Return the rows verbatim, from the first line of text through the line containing "right hip: (804, 515, -1)", including that line. Leave the pictures out.

+ + +

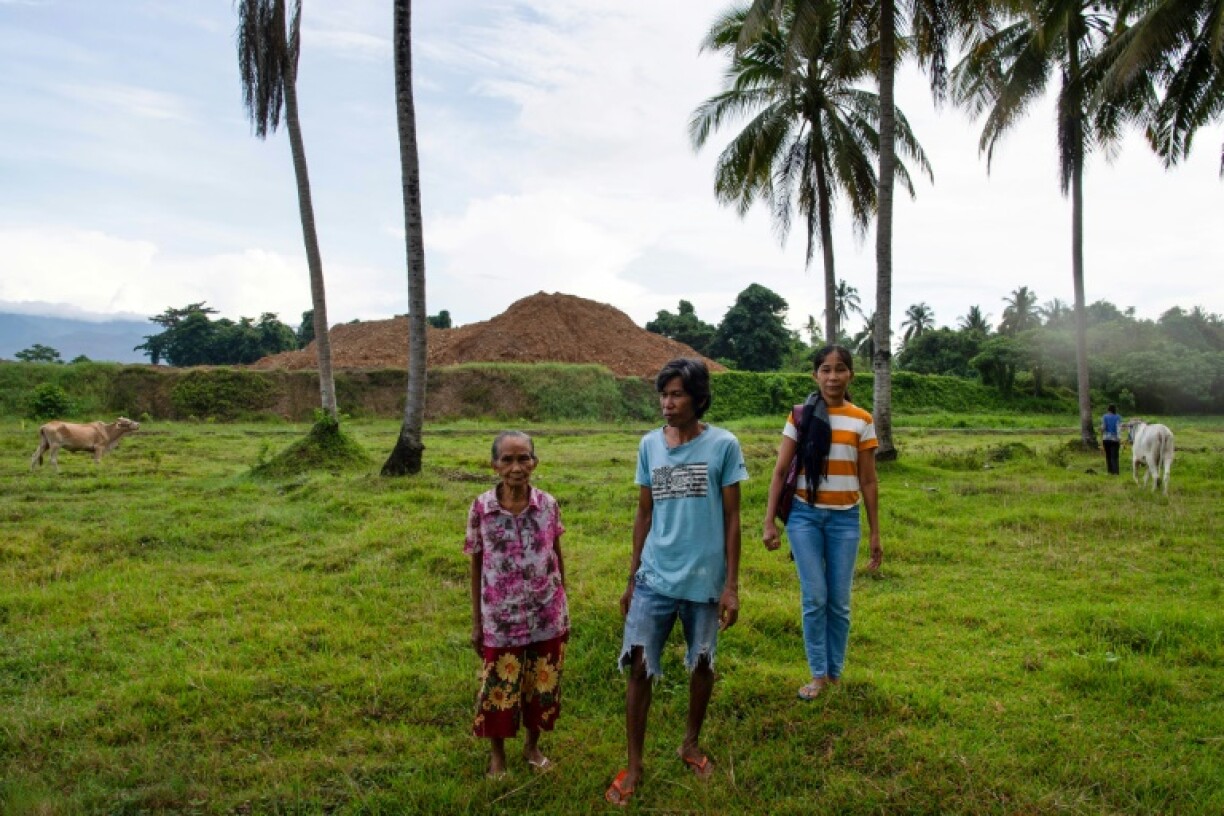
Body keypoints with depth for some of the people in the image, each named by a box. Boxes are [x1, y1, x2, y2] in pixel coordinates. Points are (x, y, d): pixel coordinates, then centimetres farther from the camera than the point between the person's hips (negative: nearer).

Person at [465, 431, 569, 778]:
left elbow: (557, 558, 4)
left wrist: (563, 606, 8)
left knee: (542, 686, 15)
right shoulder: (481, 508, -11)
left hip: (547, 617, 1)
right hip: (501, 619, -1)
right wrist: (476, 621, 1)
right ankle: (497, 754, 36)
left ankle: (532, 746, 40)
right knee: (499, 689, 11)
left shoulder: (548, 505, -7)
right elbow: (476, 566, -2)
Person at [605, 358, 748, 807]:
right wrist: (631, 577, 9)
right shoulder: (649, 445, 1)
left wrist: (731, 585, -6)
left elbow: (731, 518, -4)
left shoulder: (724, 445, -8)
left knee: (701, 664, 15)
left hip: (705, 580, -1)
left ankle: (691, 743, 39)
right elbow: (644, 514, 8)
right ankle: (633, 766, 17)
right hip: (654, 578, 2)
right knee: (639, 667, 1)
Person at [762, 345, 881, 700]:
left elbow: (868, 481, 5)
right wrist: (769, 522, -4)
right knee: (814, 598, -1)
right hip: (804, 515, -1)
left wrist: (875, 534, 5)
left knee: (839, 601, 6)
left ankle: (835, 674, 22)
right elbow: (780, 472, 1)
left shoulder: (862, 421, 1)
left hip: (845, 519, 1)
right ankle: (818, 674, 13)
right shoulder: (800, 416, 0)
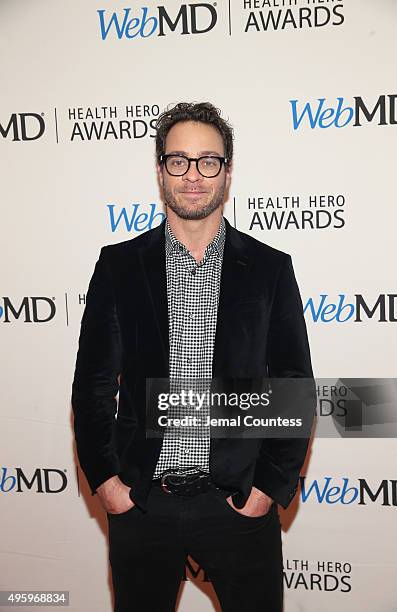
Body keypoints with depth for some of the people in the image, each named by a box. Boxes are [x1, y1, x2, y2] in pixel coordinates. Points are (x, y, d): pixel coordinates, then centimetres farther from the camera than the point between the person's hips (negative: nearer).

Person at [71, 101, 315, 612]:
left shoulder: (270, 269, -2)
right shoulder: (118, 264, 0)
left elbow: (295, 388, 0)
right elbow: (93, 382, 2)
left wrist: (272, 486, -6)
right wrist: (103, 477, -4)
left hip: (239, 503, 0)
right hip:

+ + +

RESULT FOR THIS TASK
Body keypoints with depth for some of the people in the image, each named by a box. Boxes are [x1, y1, x2, y2] in pixel coordinates. Points are (x, y, d): pixel coordinates, then centimetres farther from the camera than the point between the person's hips (negative: nearer).

Person at [465, 431, 569, 778]:
left elbow: (557, 558, 4)
left wrist: (563, 606, 8)
left knee: (542, 686, 15)
right shoulder: (481, 508, -11)
left hip: (547, 617, 1)
right hip: (501, 619, -1)
right wrist: (476, 621, 1)
right ankle: (497, 754, 36)
left ankle: (532, 746, 40)
right knee: (499, 689, 11)
left shoulder: (548, 505, -7)
right elbow: (476, 566, -2)
Person at [605, 358, 748, 807]:
right wrist: (631, 577, 9)
right shoulder: (649, 445, 1)
left wrist: (731, 585, -6)
left elbow: (731, 518, -4)
left shoulder: (724, 445, -8)
left knee: (701, 664, 15)
left hip: (705, 580, -1)
left ankle: (691, 743, 39)
right elbow: (644, 514, 8)
right ankle: (633, 766, 17)
right hip: (654, 578, 2)
right knee: (639, 667, 1)
Person at [762, 345, 881, 700]:
left elbow: (868, 481, 5)
right wrist: (769, 522, -4)
right knee: (814, 598, -1)
right hip: (804, 515, -1)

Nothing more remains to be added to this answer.